Jedenfalls benötige ich für ein Gameserver-Administrationstool PHP5, habe allerdings nur PHP4.3.10-16.
Und nachdem auch die Synaptic Paketverwaltung komischerweise PHP4 als neueste Version ausgibt habe ich keine andere Möglichkeit als PHP5 manuell zu installieren. Und genau hier scheitert es... 
Ich habe ehrlich gesagt keinerlei Ahnung wie ich mein PHP updaten kann, was dazu evtl. noch benötigt wird, ob man vorher die alte Version deinstallieren muss etc.

Kennt daher jemand von euch ein gutes, wenn möglich deutsches (wenns englisch ist ists auch okay, aber ich bin bequem  , Tutorial wie man PHP5 bei bestehendem Apache 2.0.54 installieren kann
BITTE... 

Servus, greetz KingChimera


----------



## Dennis Wronka (15. März 2006)

Also:

aktuell installierte PHP-Version deinstallieren (z.B. ueber apt, yast, rpm, etc.)
aktuelle PHP-Version runterladen (zum Zeitpunkt meiner Tipperei ist dies 5.1.2)
das Archiv entpacken
fuer php-5.1.2.tar.gz


```
tar -xzf php-5.1.2.tar.gz
```
fuer php-5.1.2.tar.bz2

```
tar -xjf php-5.1.2.tar.bz2
```

in das Verzeichnis mit den PHP-Quellen wechseln


```
cd php-5.1.2
```


```
./configure --help
```
 zeigt die einzelnen Optionen, die Ausgabe am besten mal fleissig durchlesen um zu entscheiden welche Extensions benoetigt werden

```
./configure
```
 trifft die Vorbereitungen zum kompilieren.
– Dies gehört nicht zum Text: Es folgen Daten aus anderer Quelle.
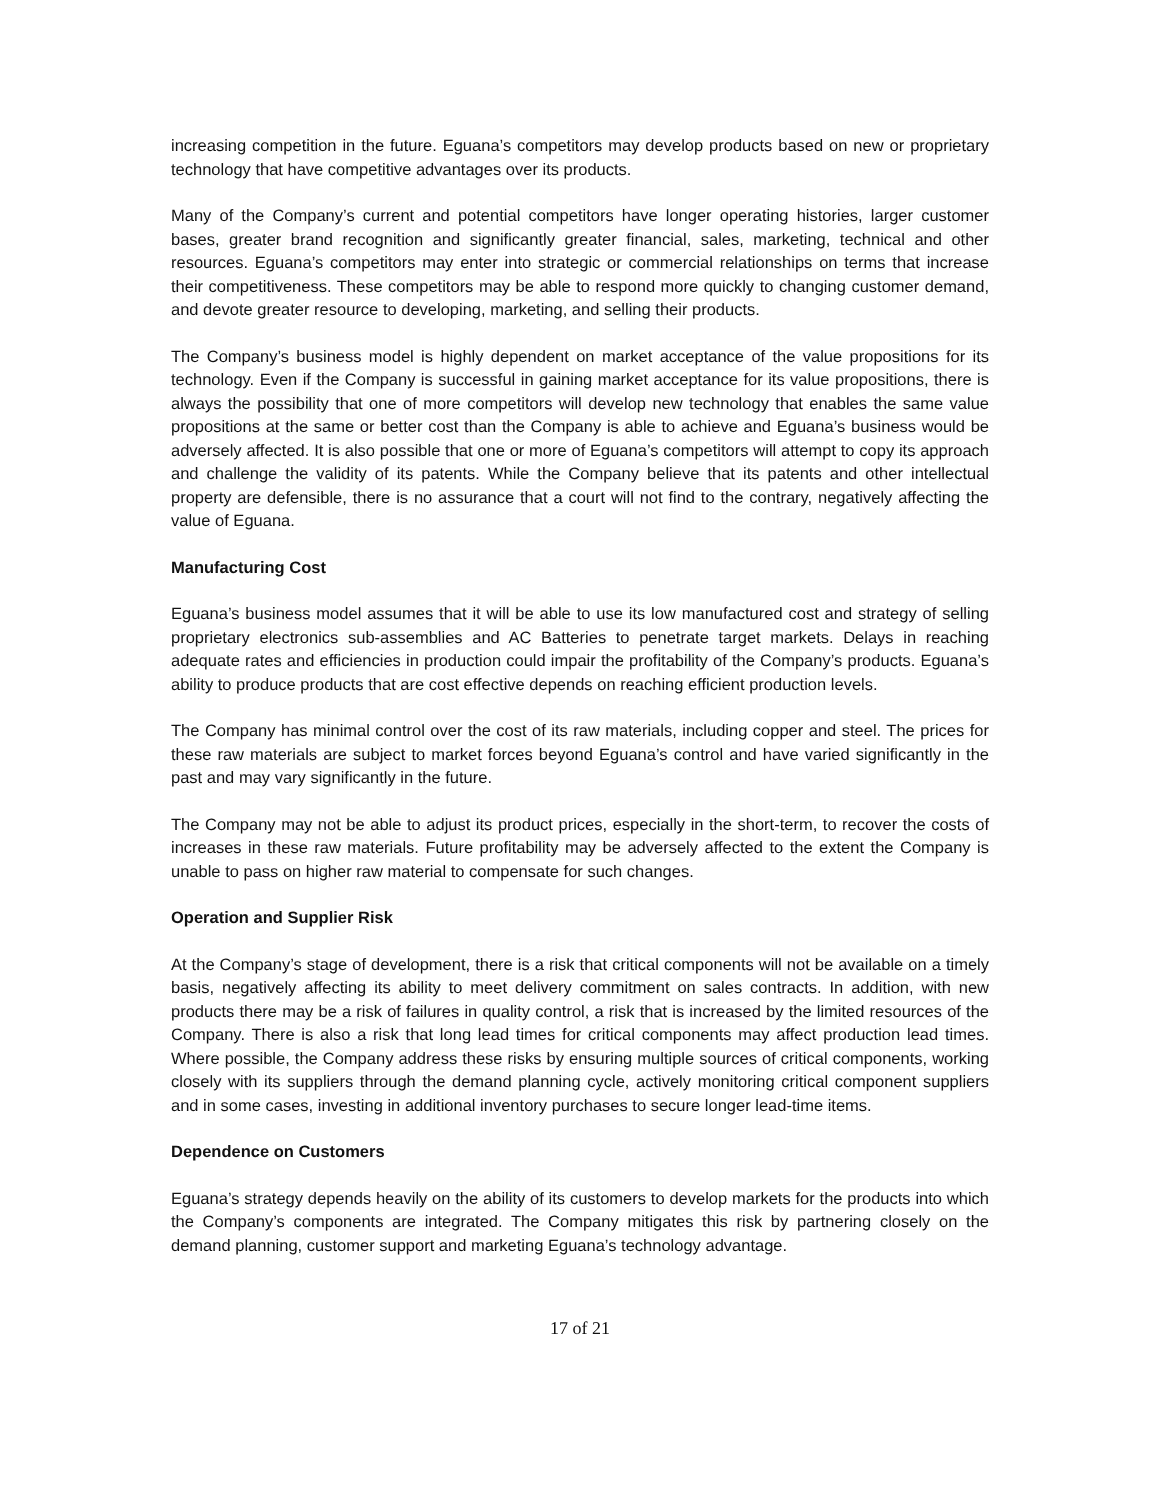increasing competition in the future. Eguana’s competitors may develop products based on new or proprietary technology that have competitive advantages over its products.
Many of the Company’s current and potential competitors have longer operating histories, larger customer bases, greater brand recognition and significantly greater financial, sales, marketing, technical and other resources. Eguana’s competitors may enter into strategic or commercial relationships on terms that increase their competitiveness. These competitors may be able to respond more quickly to changing customer demand, and devote greater resource to developing, marketing, and selling their products.
The Company’s business model is highly dependent on market acceptance of the value propositions for its technology. Even if the Company is successful in gaining market acceptance for its value propositions, there is always the possibility that one of more competitors will develop new technology that enables the same value propositions at the same or better cost than the Company is able to achieve and Eguana’s business would be adversely affected. It is also possible that one or more of Eguana’s competitors will attempt to copy its approach and challenge the validity of its patents. While the Company believe that its patents and other intellectual property are defensible, there is no assurance that a court will not find to the contrary, negatively affecting the value of Eguana.
Manufacturing Cost
Eguana’s business model assumes that it will be able to use its low manufactured cost and strategy of selling proprietary electronics sub-assemblies and AC Batteries to penetrate target markets. Delays in reaching adequate rates and efficiencies in production could impair the profitability of the Company’s products. Eguana’s ability to produce products that are cost effective depends on reaching efficient production levels.
The Company has minimal control over the cost of its raw materials, including copper and steel. The prices for these raw materials are subject to market forces beyond Eguana’s control and have varied significantly in the past and may vary significantly in the future.
The Company may not be able to adjust its product prices, especially in the short-term, to recover the costs of increases in these raw materials. Future profitability may be adversely affected to the extent the Company is unable to pass on higher raw material to compensate for such changes.
Operation and Supplier Risk
At the Company’s stage of development, there is a risk that critical components will not be available on a timely basis, negatively affecting its ability to meet delivery commitment on sales contracts. In addition, with new products there may be a risk of failures in quality control, a risk that is increased by the limited resources of the Company. There is also a risk that long lead times for critical components may affect production lead times. Where possible, the Company address these risks by ensuring multiple sources of critical components, working closely with its suppliers through the demand planning cycle, actively monitoring critical component suppliers and in some cases, investing in additional inventory purchases to secure longer lead-time items.
Dependence on Customers
Eguana’s strategy depends heavily on the ability of its customers to develop markets for the products into which the Company’s components are integrated. The Company mitigates this risk by partnering closely on the demand planning, customer support and marketing Eguana’s technology advantage.
17 of 21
Hier muss zumindest angegeben werden wo sich das Programm apxs (Teil von Apache) befindet (--with-apxs2=/pfad/zu/apxs)
Hier mal das Script welches mir das ganze etwas vereinfacht. Dort sind bereits einige Extensions (die  die ich hier benoetige) ausgewaehlt, alle anderen werden nicht installiert. Anhand der Angaben aus 
	
	
	



```
./configure --help
```
 kannst Du ja entscheiden ob Du noch zusaetzliche brauchst oder welche weglassen willst. Die Pfade in diesem Script wirst Du sicher auch noch anpassen muessen.

```
./configure --prefix=/usr --disable-all --enable-safe-mode --with-apxs2=/usr/local/apache2/bin/apxs \
--with-bz2=/usr --enable-ftp --with-gd=/usr/local --with-gettext=/usr --with-imap=/usr/local/imap-2004e \
--enable-mbstring --with-mcrypt=/usr/local --with-mhash=/usr --with-mssql=/usr/local --with-mysql=/usr \
--with-openssl=/usr --with-pcre-regex --enable-posix --enable-session --enable-sockets --with-zlib=/usr
```


```
make
```
 kompiliert PHP, auf einem aktuellen Rechner dauert das nur ein paar Minuten

```
make install
```
 installiert PHP. Auch das Apache-Modul wird im richtigen Verzeichnis abgelegt.

Die php.ini muss erstellt werden. Falls Du den Parameter --prefix weggelassen hast muss sie in das Verzeichnis /usr/local/lib, ansonsten in das Unterverzeichnis /lib unter dem von Dir angegebenen Pfad. Im oben gezeigten Script also nach /usr/lib.


```
cp php.ini-dist /usr/lib/php.ini
```
Dort kannst Du dann noch nach Deinem Belieben Einstellungen vornehmen.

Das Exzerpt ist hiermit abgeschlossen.